[Records of where elements show up]

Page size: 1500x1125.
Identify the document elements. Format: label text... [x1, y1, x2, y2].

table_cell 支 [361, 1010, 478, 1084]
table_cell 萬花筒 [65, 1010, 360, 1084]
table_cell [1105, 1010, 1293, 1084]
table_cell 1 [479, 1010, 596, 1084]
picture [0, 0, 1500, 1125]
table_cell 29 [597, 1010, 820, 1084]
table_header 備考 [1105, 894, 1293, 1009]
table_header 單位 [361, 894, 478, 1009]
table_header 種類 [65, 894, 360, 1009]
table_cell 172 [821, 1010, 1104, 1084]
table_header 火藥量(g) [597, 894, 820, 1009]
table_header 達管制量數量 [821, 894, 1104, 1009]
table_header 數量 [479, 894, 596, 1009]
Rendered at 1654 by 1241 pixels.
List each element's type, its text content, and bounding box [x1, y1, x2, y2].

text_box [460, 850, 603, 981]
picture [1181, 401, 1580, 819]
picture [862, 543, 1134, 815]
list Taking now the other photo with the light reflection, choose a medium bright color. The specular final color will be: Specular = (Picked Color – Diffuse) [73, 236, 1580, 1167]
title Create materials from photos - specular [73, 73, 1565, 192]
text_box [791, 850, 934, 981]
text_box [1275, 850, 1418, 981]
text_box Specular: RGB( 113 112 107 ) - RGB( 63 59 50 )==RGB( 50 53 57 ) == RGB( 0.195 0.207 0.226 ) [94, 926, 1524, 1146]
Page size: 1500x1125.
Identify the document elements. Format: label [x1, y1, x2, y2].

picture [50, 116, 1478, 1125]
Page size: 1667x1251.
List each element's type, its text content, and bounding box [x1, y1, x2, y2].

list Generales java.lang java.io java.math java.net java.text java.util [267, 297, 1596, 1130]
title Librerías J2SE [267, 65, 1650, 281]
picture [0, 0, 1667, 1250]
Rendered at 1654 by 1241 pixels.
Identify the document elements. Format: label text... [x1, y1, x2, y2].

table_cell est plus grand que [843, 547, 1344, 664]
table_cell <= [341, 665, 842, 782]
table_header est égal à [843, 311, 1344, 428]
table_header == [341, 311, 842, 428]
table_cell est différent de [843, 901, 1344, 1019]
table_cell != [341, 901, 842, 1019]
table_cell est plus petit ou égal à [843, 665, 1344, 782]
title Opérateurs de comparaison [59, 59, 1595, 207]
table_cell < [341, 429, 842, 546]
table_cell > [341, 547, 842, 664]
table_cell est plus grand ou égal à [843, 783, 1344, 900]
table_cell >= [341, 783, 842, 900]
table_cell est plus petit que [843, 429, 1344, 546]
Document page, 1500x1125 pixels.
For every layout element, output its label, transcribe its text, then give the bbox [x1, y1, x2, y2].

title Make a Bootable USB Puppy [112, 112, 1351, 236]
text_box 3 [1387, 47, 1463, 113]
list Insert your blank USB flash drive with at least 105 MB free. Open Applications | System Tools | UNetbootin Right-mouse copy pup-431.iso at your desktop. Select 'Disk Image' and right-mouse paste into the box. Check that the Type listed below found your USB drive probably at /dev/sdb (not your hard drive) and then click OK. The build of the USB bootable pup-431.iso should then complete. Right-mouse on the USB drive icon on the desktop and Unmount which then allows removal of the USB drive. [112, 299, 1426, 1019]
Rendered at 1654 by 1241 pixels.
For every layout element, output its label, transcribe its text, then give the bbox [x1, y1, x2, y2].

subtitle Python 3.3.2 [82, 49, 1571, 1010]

__SET PROBLEM__. Print every line of all the items again, unchanged.

__ANSWER IN FULL__.
Page size: 1500x1125.
Identify the document elements. Format: label text... [x1, y1, x2, y2].

table_cell 支 [361, 1010, 478, 1084]
table_cell 萬花筒 [65, 1010, 360, 1084]
table_cell [1105, 1010, 1293, 1084]
table_cell 1 [479, 1010, 596, 1084]
picture [0, 0, 1500, 1125]
table_cell 29 [597, 1010, 820, 1084]
table_header 備考 [1105, 894, 1293, 1009]
table_header 單位 [361, 894, 478, 1009]
table_header 種類 [65, 894, 360, 1009]
table_cell 172 [821, 1010, 1104, 1084]
table_header 火藥量(g) [597, 894, 820, 1009]
table_header 達管制量數量 [821, 894, 1104, 1009]
table_header 數量 [479, 894, 596, 1009]
Rendered at 1654 by 1241 pixels.
List each element's type, its text content, and bounding box [x1, y1, x2, y2].

text_box [460, 850, 603, 981]
picture [1181, 401, 1580, 819]
picture [862, 543, 1134, 815]
list Taking now the other photo with the light reflection, choose a medium bright color. The specular final color will be: Specular = (Picked Color – Diffuse) [73, 236, 1580, 1167]
title Create materials from photos - specular [73, 73, 1565, 192]
text_box [791, 850, 934, 981]
text_box [1275, 850, 1418, 981]
text_box Specular: RGB( 113 112 107 ) - RGB( 63 59 50 )==RGB( 50 53 57 ) == RGB( 0.195 0.207 0.226 ) [94, 926, 1524, 1146]
Page size: 1500x1125.
Identify the document elements. Format: label [x1, y1, x2, y2].

picture [50, 116, 1478, 1125]
Page size: 1667x1251.
List each element's type, its text content, and bounding box [x1, y1, x2, y2].

list Generales java.lang java.io java.math java.net java.text java.util [267, 297, 1596, 1130]
title Librerías J2SE [267, 65, 1650, 281]
picture [0, 0, 1667, 1250]
Rendered at 1654 by 1241 pixels.
Identify the document elements. Format: label text... [x1, y1, x2, y2].

table_cell est plus grand que [843, 547, 1344, 664]
table_cell <= [341, 665, 842, 782]
table_header est égal à [843, 311, 1344, 428]
table_header == [341, 311, 842, 428]
table_cell est différent de [843, 901, 1344, 1019]
table_cell != [341, 901, 842, 1019]
table_cell est plus petit ou égal à [843, 665, 1344, 782]
title Opérateurs de comparaison [59, 59, 1595, 207]
table_cell < [341, 429, 842, 546]
table_cell > [341, 547, 842, 664]
table_cell est plus grand ou égal à [843, 783, 1344, 900]
table_cell >= [341, 783, 842, 900]
table_cell est plus petit que [843, 429, 1344, 546]
Document page, 1500x1125 pixels.
For every layout element, output its label, transcribe its text, then give the bbox [x1, y1, x2, y2].

title Make a Bootable USB Puppy [112, 112, 1351, 236]
text_box 3 [1387, 47, 1463, 113]
list Insert your blank USB flash drive with at least 105 MB free. Open Applications | System Tools | UNetbootin Right-mouse copy pup-431.iso at your desktop. Select 'Disk Image' and right-mouse paste into the box. Check that the Type listed below found your USB drive probably at /dev/sdb (not your hard drive) and then click OK. The build of the USB bootable pup-431.iso should then complete. Right-mouse on the USB drive icon on the desktop and Unmount which then allows removal of the USB drive. [112, 299, 1426, 1019]
Rendered at 1654 by 1241 pixels.
For every layout element, output its label, transcribe its text, then give the bbox [x1, y1, x2, y2].

subtitle Python 3.3.2 [82, 49, 1571, 1010]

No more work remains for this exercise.